The task: Please rewrite every entry below with "bbox" replaced by "bounding box", changing nothing else, and leave the pictures out of your answer.

╔══

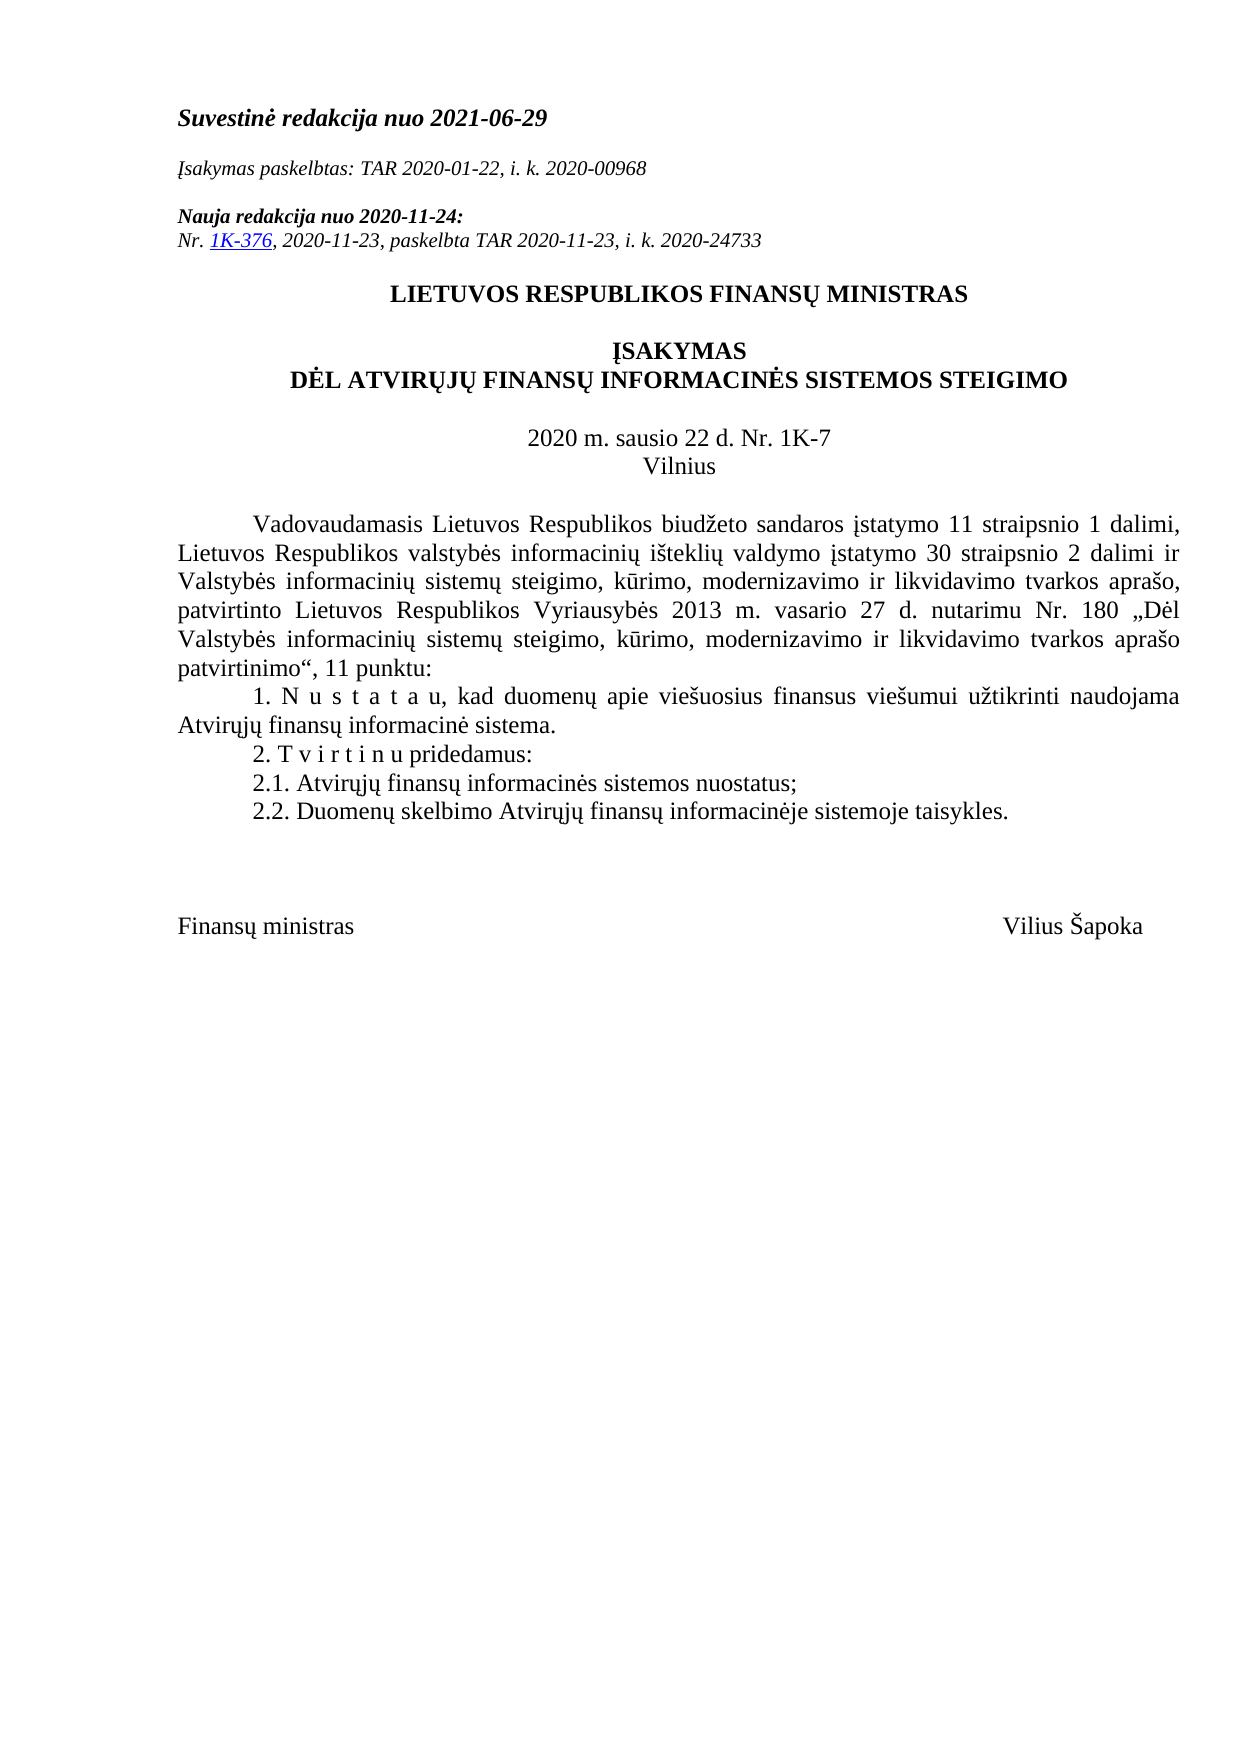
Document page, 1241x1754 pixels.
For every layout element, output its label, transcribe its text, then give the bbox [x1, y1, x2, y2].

text Nauja redakcija nuo 2020-11-24: [177, 204, 1181, 228]
text Suvestinė redakcija nuo 2021-06-29 [177, 103, 1181, 132]
text Vilnius [177, 451, 1181, 480]
text ĮSAKYMAS [177, 336, 1181, 365]
text 1. N u s t a t a u, kad duomenų apie viešuosius finansus viešumui užtikrinti naudojama Atvirųjų finansų informacinė sistema. [177, 681, 1181, 739]
text 2.2. Duomenų skelbimo Atvirųjų finansų informacinėje sistemoje taisykles. [177, 796, 1181, 825]
text 2.1. Atvirųjų finansų informacinės sistemos nuostatus; [177, 768, 1181, 796]
text 2. T v i r t i n u pridedamus: [177, 739, 1181, 768]
text DĖL ATVIRŲJŲ FINANSŲ INFORMACINĖS SISTEMOS STEIGIMO [177, 365, 1181, 394]
text 2020 m. sausio 22 d. Nr. 1K-7 [177, 423, 1181, 451]
text Vadovaudamasis Lietuvos Respublikos biudžeto sandaros įstatymo 11 straipsnio 1 dalimi, Lietuvos Respublikos valstybės informacinių išteklių valdymo įstatymo 30 straipsnio 2 dalimi ir Valstybės informacinių sistemų steigimo, kūrimo, modernizavimo ir likvidavimo tvarkos aprašo, patvirtinto Lietuvos Respublikos Vyriausybės 2013 m. vasario 27 d. nutarimu Nr. 180 „Dėl Valstybės informacinių sistemų steigimo, kūrimo, modernizavimo ir likvidavimo tvarkos aprašo patvirtinimo“, 11 punktu: [177, 509, 1181, 681]
text Įsakymas paskelbtas: TAR 2020-01-22, i. k. 2020-00968 [177, 156, 1181, 180]
text LIETUVOS RESPUBLIKOS FINANSŲ MINISTRAS [177, 279, 1181, 308]
text Finansų ministras Vilius Šapoka [177, 911, 1181, 940]
text Nr. 1K-376, 2020-11-23, paskelbta TAR 2020-11-23, i. k. 2020-24733 [177, 228, 1181, 252]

╚══

Answer to this problem:
Document page, 1241x1754 pixels.
For every layout element, output its label, transcribe its text, then give the bounding box [x1, y1, x2, y2].

text Nauja redakcija nuo 2020-11-24: [177, 204, 1181, 228]
text Suvestinė redakcija nuo 2021-06-29 [177, 103, 1181, 132]
text Vilnius [177, 451, 1181, 480]
text ĮSAKYMAS [177, 336, 1181, 365]
text 1. N u s t a t a u, kad duomenų apie viešuosius finansus viešumui užtikrinti naudojama Atvirųjų finansų informacinė sistema. [177, 681, 1181, 739]
text 2.2. Duomenų skelbimo Atvirųjų finansų informacinėje sistemoje taisykles. [177, 796, 1181, 825]
text 2.1. Atvirųjų finansų informacinės sistemos nuostatus; [177, 768, 1181, 796]
text 2. T v i r t i n u pridedamus: [177, 739, 1181, 768]
text DĖL ATVIRŲJŲ FINANSŲ INFORMACINĖS SISTEMOS STEIGIMO [177, 365, 1181, 394]
text 2020 m. sausio 22 d. Nr. 1K-7 [177, 423, 1181, 451]
text Vadovaudamasis Lietuvos Respublikos biudžeto sandaros įstatymo 11 straipsnio 1 dalimi, Lietuvos Respublikos valstybės informacinių išteklių valdymo įstatymo 30 straipsnio 2 dalimi ir Valstybės informacinių sistemų steigimo, kūrimo, modernizavimo ir likvidavimo tvarkos aprašo, patvirtinto Lietuvos Respublikos Vyriausybės 2013 m. vasario 27 d. nutarimu Nr. 180 „Dėl Valstybės informacinių sistemų steigimo, kūrimo, modernizavimo ir likvidavimo tvarkos aprašo patvirtinimo“, 11 punktu: [177, 509, 1181, 681]
text Įsakymas paskelbtas: TAR 2020-01-22, i. k. 2020-00968 [177, 156, 1181, 180]
text LIETUVOS RESPUBLIKOS FINANSŲ MINISTRAS [177, 279, 1181, 308]
text Finansų ministras Vilius Šapoka [177, 911, 1181, 940]
text Nr. 1K-376, 2020-11-23, paskelbta TAR 2020-11-23, i. k. 2020-24733 [177, 228, 1181, 252]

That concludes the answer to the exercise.